----- SELECTION -----

So how does this impact on the thirty year fixed rate mortgage? Hahn believes that as Fannie and Freddie assume their new roles in apartment finance, they will ease out of the single family mortgage market. This will result in banks and private investment firms having to decide whether they want to make loans on houses and at what terms. Bill Gross of Pimco, who was also at the housing finance summit, made the statement that if his firm were going to loan on single family mortgages, he would want to see 30% down and an adjustable rate mortgage for a 10 or 15 year term. So all mortgage financing will become very much like hard money lending today.
Interestingly, Fannie Mae was started during the Great Depression, along with FHA, to make it possible for Americans to own homes without depending on the local banks for a source of capital. Because the banks could sell the loans, they did not have to loan just the amount of money that they had on reserve at any one time. This system, which is unlike any other system in the world, has made possible the highest rate of home ownership in the world. Why we would now want to model ourselves after Denmark and transform from a nation of homeowners to a nation of renters is incomprehensible to me.
When my parents bought their first home in the late 1960's, they used my father's VA loan to get the house. At that time, borrowers who did not have VA had to put 20% on the house. My mother describes that many Americans saved money until their late thirties to buy their first home. The difference between then and now--my parents' first home, which they purchased brand new from a builder with a great floor plan and a nice neighborhood, cost $16,000. The average price of a home today is $204,000. A $61,200 down payment is beyond the capacity of many Americans to save, so renting will become the only option. Home ownership will go from being the American dream to being an unattainable fantasy for many working families. That doesn't sound like progress to me.
Of course the point of the summit was to look for new solutions to the continuing problem of Fannie Mae and Freddie Mac. Both agencies are now functioning like lenders who are going out of business. In my twelve years as a mortgage broker, I have learned to identify the warning signs that a lender who appears to be fine is about to close their doors without warning--they start turning down good loans. Private lenders do that months before they announce their closure to clear their portfolios, but it appears to me that this is what Fannie and Freddie are now doing to reduce their own portfolios. That growing restriction of credit is what is currently killing the housing industry.
But according to Hahn, the problem will only get worse. He predicts that Fannie and Freddie will both be nationalized. Of course, Barney Frank has said publicly that a private/public hybrid does not work, but he also advocated for a new agency which would have new guidelines and no private ownership. Hahn seems to believe that the agencies will survive, but no longer as profitable entities. As wholly owned government agencies, they will simply seek to further the goals of the administration rather than to make money. And one of those goals appears clearly to be to transform the US from a nation where home ownership is the American dream to a nation where we are content as renters. All of the initiatives that we have seen have been towards postponing foreclosures through all kinds of artificial means--something akin to keeping a comatose person alive on life supports. But at the same time we see a real move to make purchases increasingly more difficult, and we also see a media push to encourage renting as a prudent alternative to buying a home.
Hahn believes that the new and improved government-owned Fannie and Freddie will concentrate on loans for apartments and multifamily units rather than single family homes. According to an article in Housing Wire published August 18, the day after the Treasury Finance Summit, the summit extolled the virtues of a society in which Fannie and Freddie would invest heavily in rental space. According to the article, one of the participants in the summit was Alan Boyce, CEO of Absalon, which is a venture of George Soros, who touted the virtues of Danish society, where many renters are assisted by the government and the taxes are extremely high. As Fannie and Freddie invest more in multi family, apartment housing, they can offer better rates and terms than private companies, and they can, as a result, acquire much of the apartment industry as collateral. We can also look for more focus on renting as a preferred lifestyle through media outlets and through government information programs.

----- SOURCE MATERIAL -----

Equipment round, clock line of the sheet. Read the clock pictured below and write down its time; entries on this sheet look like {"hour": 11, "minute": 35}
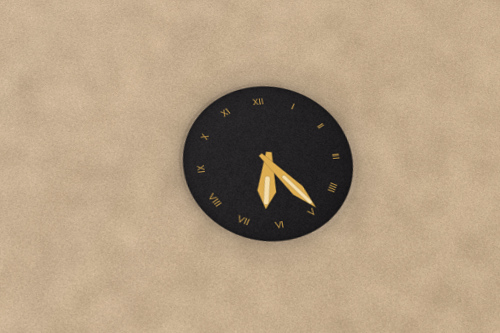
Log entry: {"hour": 6, "minute": 24}
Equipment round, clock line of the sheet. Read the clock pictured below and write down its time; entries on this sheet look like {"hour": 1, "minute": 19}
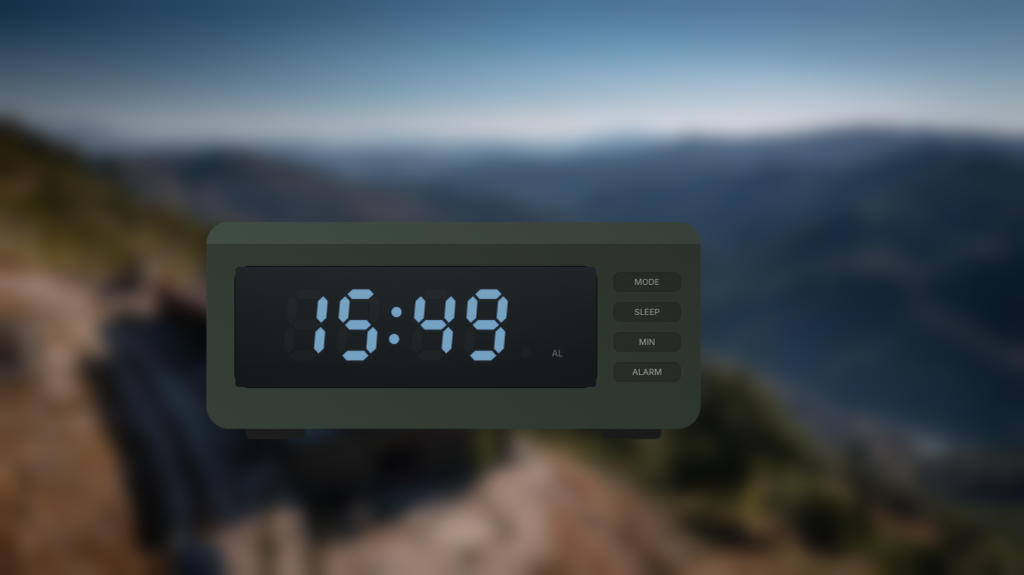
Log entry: {"hour": 15, "minute": 49}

-----

• [DESCRIPTION OF THE TASK]
Reproduce the housing finance passage word for word, starting with "So how does" and going on through "money lending today.". The lines above have no connection to the housing finance passage.

• [COMPLETE RESPONSE]
So how does this impact on the thirty year fixed rate mortgage? Hahn believes that as Fannie and Freddie assume their new roles in apartment finance, they will ease out of the single family mortgage market. This will result in banks and private investment firms having to decide whether they want to make loans on houses and at what terms. Bill Gross of Pimco, who was also at the housing finance summit, made the statement that if his firm were going to loan on single family mortgages, he would want to see 30% down and an adjustable rate mortgage for a 10 or 15 year term. So all mortgage financing will become very much like hard money lending today.